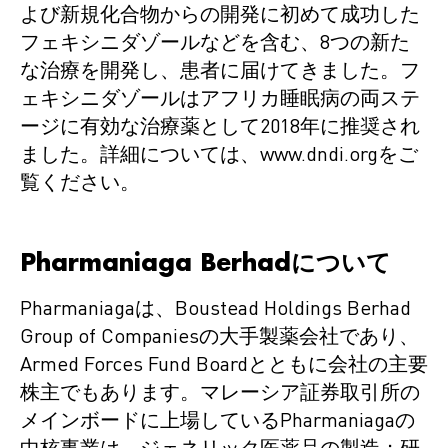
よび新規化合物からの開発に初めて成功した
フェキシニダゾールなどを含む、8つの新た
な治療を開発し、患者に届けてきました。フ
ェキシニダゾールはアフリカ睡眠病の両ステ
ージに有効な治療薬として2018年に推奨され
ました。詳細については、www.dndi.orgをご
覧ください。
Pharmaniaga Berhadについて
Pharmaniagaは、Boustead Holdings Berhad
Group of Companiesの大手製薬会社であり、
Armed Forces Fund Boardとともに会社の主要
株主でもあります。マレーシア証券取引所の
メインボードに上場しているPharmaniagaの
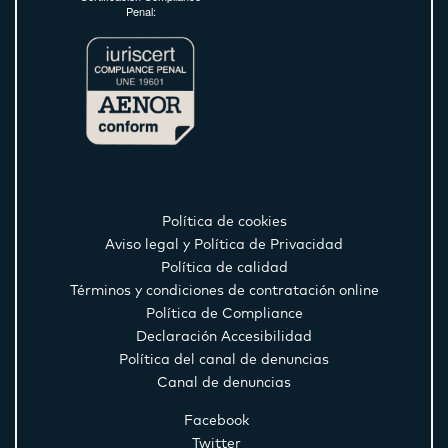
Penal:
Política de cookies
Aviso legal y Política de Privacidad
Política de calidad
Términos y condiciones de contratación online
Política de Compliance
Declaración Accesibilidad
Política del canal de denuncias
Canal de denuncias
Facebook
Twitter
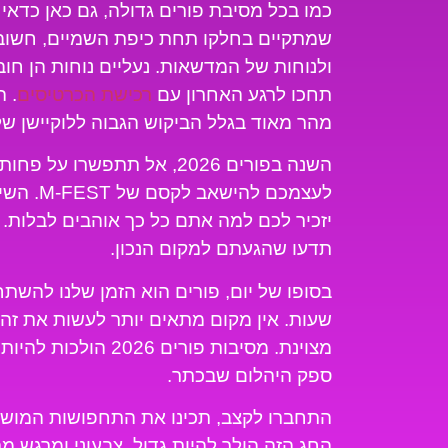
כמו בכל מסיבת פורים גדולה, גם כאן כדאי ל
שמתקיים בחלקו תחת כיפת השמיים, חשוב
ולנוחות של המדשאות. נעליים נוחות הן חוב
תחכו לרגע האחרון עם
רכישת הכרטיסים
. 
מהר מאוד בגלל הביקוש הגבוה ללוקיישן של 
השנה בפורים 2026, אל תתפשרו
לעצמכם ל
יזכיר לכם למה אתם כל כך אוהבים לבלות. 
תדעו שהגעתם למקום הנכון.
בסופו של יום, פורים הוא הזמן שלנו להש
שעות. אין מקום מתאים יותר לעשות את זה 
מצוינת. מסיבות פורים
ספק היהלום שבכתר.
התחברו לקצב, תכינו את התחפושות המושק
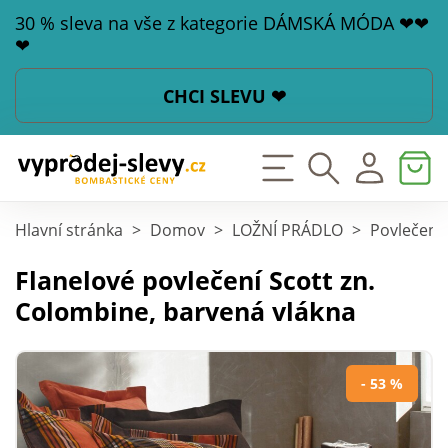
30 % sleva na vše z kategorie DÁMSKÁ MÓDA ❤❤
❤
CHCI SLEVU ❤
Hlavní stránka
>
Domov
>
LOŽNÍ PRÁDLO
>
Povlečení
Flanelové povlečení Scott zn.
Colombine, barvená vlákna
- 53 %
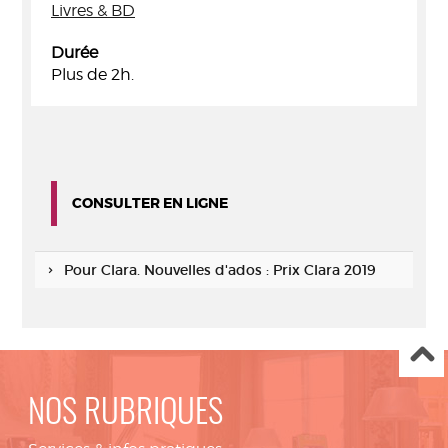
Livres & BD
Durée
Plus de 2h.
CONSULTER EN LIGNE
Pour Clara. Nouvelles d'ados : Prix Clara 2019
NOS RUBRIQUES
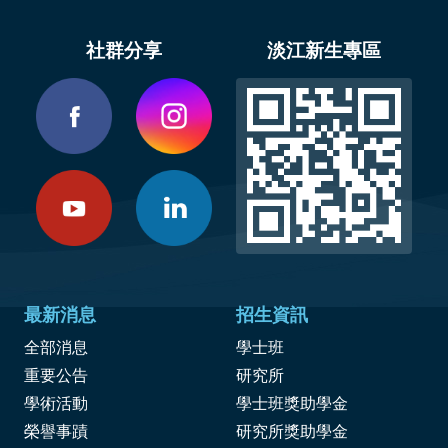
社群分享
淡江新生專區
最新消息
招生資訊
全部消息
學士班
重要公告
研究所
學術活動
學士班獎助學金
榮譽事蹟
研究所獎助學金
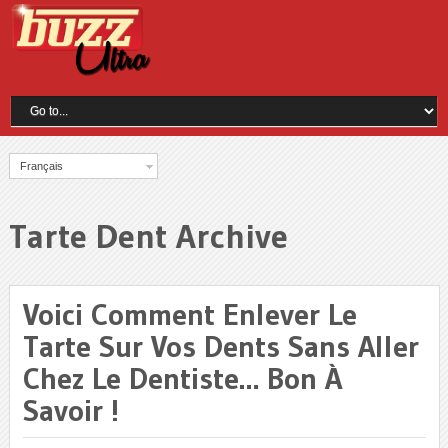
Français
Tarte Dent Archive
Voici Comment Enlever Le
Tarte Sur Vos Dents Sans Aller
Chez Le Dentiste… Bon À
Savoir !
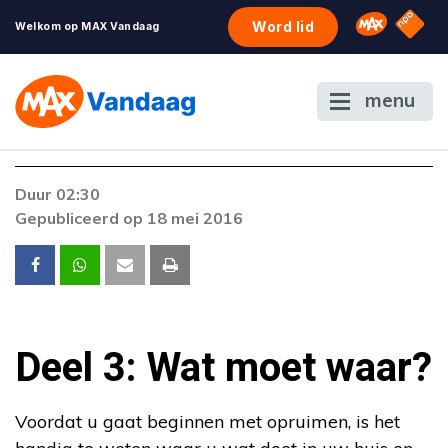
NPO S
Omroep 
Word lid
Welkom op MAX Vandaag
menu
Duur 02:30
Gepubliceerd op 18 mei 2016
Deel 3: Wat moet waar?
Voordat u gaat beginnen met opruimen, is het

^^^^^^^^^^^^^^^^

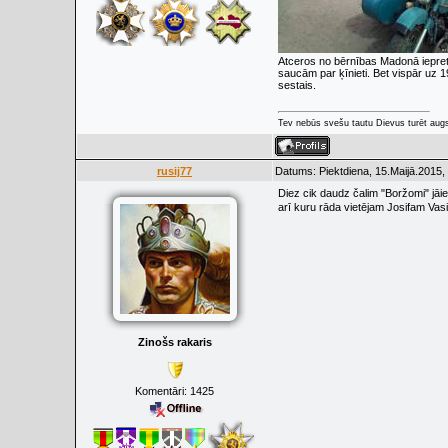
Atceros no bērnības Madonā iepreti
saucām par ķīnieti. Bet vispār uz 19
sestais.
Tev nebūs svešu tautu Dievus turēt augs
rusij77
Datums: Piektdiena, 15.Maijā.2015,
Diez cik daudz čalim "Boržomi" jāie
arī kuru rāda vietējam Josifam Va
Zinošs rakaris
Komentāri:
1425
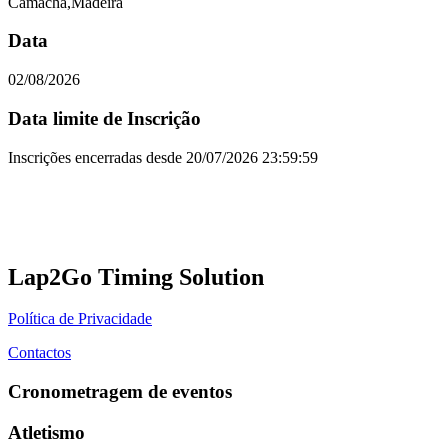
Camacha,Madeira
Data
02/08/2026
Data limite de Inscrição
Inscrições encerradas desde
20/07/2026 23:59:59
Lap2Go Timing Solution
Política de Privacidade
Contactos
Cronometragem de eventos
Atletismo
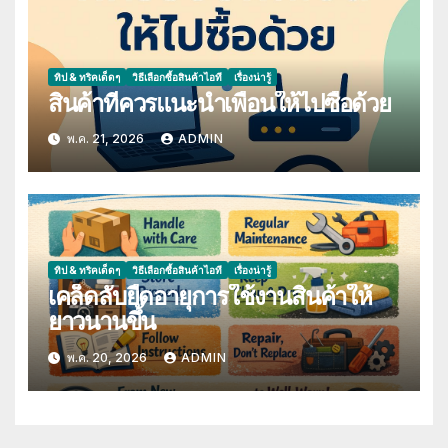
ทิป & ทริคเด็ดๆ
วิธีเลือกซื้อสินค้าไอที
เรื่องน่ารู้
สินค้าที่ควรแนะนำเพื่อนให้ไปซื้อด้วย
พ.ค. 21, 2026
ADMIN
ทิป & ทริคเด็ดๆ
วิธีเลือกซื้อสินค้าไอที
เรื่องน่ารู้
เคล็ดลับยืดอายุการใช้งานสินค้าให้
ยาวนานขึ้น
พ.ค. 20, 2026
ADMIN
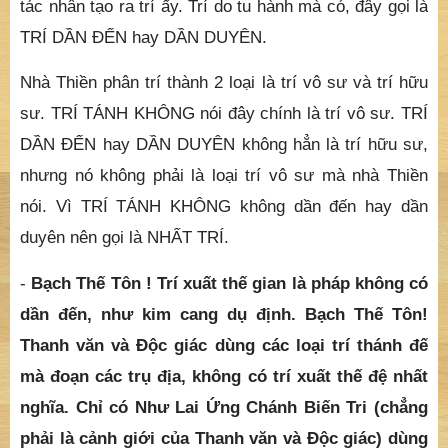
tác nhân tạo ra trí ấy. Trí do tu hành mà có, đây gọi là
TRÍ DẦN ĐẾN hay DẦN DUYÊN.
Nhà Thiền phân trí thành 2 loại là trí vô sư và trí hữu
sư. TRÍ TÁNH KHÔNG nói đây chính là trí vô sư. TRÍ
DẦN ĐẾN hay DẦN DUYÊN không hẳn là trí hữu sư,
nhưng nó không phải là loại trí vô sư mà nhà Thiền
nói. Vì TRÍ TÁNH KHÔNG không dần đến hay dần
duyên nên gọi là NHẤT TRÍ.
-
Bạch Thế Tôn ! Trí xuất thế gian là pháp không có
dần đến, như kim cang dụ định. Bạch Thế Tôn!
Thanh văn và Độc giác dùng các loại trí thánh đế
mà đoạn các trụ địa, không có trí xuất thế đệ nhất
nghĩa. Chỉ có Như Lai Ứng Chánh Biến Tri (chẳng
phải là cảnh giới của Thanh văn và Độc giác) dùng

^^^^^^^^^^^^^^^^

= To do =
Going back over the entries above, copy word for word every line from the one that has "DẦN ĐẾN hay DẦN DUYÊN không" on through the one that has "nghĩa. Chỉ có".

= Solution to this problem =
DẦN ĐẾN hay DẦN DUYÊN không hẳn là trí hữu sư,
nhưng nó không phải là loại trí vô sư mà nhà Thiền
nói. Vì TRÍ TÁNH KHÔNG không dần đến hay dần
duyên nên gọi là NHẤT TRÍ.
-
Bạch Thế Tôn ! Trí xuất thế gian là pháp không có
dần đến, như kim cang dụ định. Bạch Thế Tôn!
Thanh văn và Độc giác dùng các loại trí thánh đế
mà đoạn các trụ địa, không có trí xuất thế đệ nhất
nghĩa. Chỉ có Như Lai Ứng Chánh Biến Tri (chẳng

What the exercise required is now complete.